◆ Entries provided

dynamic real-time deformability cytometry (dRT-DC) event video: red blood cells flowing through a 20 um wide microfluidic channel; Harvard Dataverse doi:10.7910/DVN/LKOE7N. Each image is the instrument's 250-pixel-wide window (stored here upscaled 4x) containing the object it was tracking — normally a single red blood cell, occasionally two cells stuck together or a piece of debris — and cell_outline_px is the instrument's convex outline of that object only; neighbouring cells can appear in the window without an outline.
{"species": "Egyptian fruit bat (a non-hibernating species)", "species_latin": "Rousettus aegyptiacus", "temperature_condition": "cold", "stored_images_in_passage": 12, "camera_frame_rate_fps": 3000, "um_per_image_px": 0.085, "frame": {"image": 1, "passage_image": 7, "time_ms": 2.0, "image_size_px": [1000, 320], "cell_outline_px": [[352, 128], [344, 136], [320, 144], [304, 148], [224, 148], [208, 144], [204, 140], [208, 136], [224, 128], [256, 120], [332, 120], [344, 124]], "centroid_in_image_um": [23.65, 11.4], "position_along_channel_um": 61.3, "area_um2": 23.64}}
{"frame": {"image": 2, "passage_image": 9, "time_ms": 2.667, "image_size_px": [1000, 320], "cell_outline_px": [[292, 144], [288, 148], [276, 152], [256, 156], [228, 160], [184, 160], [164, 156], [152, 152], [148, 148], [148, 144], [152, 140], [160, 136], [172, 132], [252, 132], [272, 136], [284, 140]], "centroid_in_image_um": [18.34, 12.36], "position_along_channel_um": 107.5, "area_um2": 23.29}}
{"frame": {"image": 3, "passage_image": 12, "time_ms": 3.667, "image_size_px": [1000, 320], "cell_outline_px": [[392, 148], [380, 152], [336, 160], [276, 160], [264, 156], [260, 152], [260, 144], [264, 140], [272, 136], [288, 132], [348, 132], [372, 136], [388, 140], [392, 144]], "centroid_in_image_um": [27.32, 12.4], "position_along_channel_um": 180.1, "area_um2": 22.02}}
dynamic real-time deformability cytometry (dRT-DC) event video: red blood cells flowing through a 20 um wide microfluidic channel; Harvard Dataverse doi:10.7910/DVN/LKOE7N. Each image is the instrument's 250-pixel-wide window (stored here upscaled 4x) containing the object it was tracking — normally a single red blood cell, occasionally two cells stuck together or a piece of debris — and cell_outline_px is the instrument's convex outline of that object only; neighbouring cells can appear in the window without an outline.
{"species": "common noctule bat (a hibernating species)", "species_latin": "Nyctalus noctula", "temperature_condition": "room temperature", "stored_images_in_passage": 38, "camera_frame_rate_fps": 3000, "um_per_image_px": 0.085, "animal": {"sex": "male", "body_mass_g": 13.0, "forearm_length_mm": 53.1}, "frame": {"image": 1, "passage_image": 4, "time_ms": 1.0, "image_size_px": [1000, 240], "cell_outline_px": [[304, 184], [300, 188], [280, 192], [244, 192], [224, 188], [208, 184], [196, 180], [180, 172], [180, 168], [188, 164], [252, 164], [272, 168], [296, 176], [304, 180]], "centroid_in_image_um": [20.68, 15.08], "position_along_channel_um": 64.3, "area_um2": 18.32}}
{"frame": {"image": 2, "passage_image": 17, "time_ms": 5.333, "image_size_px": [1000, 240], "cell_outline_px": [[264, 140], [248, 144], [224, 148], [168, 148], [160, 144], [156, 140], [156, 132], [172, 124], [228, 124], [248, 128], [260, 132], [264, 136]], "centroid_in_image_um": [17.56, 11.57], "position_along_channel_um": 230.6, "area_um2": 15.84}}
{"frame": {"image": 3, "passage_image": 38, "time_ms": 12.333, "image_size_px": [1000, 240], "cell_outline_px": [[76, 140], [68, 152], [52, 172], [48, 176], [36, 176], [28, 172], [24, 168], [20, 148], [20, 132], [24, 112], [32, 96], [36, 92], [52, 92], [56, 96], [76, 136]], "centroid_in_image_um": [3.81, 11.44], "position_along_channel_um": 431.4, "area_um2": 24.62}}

◆ Set exercise
Please quote every record above exactly as it appears.

◆ Written answer
dynamic real-time deformability cytometry (dRT-DC) event video: red blood cells flowing through a 20 um wide microfluidic channel; Harvard Dataverse doi:10.7910/DVN/LKOE7N. Each image is the instrument's 250-pixel-wide window (stored here upscaled 4x) containing the object it was tracking — normally a single red blood cell, occasionally two cells stuck together or a piece of debris — and cell_outline_px is the instrument's convex outline of that object only; neighbouring cells can appear in the window without an outline.
{"species": "Egyptian fruit bat (a non-hibernating species)", "species_latin": "Rousettus aegyptiacus", "temperature_condition": "cold", "stored_images_in_passage": 12, "camera_frame_rate_fps": 3000, "um_per_image_px": 0.085, "frame": {"image": 1, "passage_image": 7, "time_ms": 2.0, "image_size_px": [1000, 320], "cell_outline_px": [[352, 128], [344, 136], [320, 144], [304, 148], [224, 148], [208, 144], [204, 140], [208, 136], [224, 128], [256, 120], [332, 120], [344, 124]], "centroid_in_image_um": [23.65, 11.4], "position_along_channel_um": 61.3, "area_um2": 23.64}}
{"frame": {"image": 2, "passage_image": 9, "time_ms": 2.667, "image_size_px": [1000, 320], "cell_outline_px": [[292, 144], [288, 148], [276, 152], [256, 156], [228, 160], [184, 160], [164, 156], [152, 152], [148, 148], [148, 144], [152, 140], [160, 136], [172, 132], [252, 132], [272, 136], [284, 140]], "centroid_in_image_um": [18.34, 12.36], "position_along_channel_um": 107.5, "area_um2": 23.29}}
{"frame": {"image": 3, "passage_image": 12, "time_ms": 3.667, "image_size_px": [1000, 320], "cell_outline_px": [[392, 148], [380, 152], [336, 160], [276, 160], [264, 156], [260, 152], [260, 144], [264, 140], [272, 136], [288, 132], [348, 132], [372, 136], [388, 140], [392, 144]], "centroid_in_image_um": [27.32, 12.4], "position_along_channel_um": 180.1, "area_um2": 22.02}}
dynamic real-time deformability cytometry (dRT-DC) event video: red blood cells flowing through a 20 um wide microfluidic channel; Harvard Dataverse doi:10.7910/DVN/LKOE7N. Each image is the instrument's 250-pixel-wide window (stored here upscaled 4x) containing the object it was tracking — normally a single red blood cell, occasionally two cells stuck together or a piece of debris — and cell_outline_px is the instrument's convex outline of that object only; neighbouring cells can appear in the window without an outline.
{"species": "common noctule bat (a hibernating species)", "species_latin": "Nyctalus noctula", "temperature_condition": "room temperature", "stored_images_in_passage": 38, "camera_frame_rate_fps": 3000, "um_per_image_px": 0.085, "animal": {"sex": "male", "body_mass_g": 13.0, "forearm_length_mm": 53.1}, "frame": {"image": 1, "passage_image": 4, "time_ms": 1.0, "image_size_px": [1000, 240], "cell_outline_px": [[304, 184], [300, 188], [280, 192], [244, 192], [224, 188], [208, 184], [196, 180], [180, 172], [180, 168], [188, 164], [252, 164], [272, 168], [296, 176], [304, 180]], "centroid_in_image_um": [20.68, 15.08], "position_along_channel_um": 64.3, "area_um2": 18.32}}
{"frame": {"image": 2, "passage_image": 17, "time_ms": 5.333, "image_size_px": [1000, 240], "cell_outline_px": [[264, 140], [248, 144], [224, 148], [168, 148], [160, 144], [156, 140], [156, 132], [172, 124], [228, 124], [248, 128], [260, 132], [264, 136]], "centroid_in_image_um": [17.56, 11.57], "position_along_channel_um": 230.6, "area_um2": 15.84}}
{"frame": {"image": 3, "passage_image": 38, "time_ms": 12.333, "image_size_px": [1000, 240], "cell_outline_px": [[76, 140], [68, 152], [52, 172], [48, 176], [36, 176], [28, 172], [24, 168], [20, 148], [20, 132], [24, 112], [32, 96], [36, 92], [52, 92], [56, 96], [76, 136]], "centroid_in_image_um": [3.81, 11.44], "position_along_channel_um": 431.4, "area_um2": 24.62}}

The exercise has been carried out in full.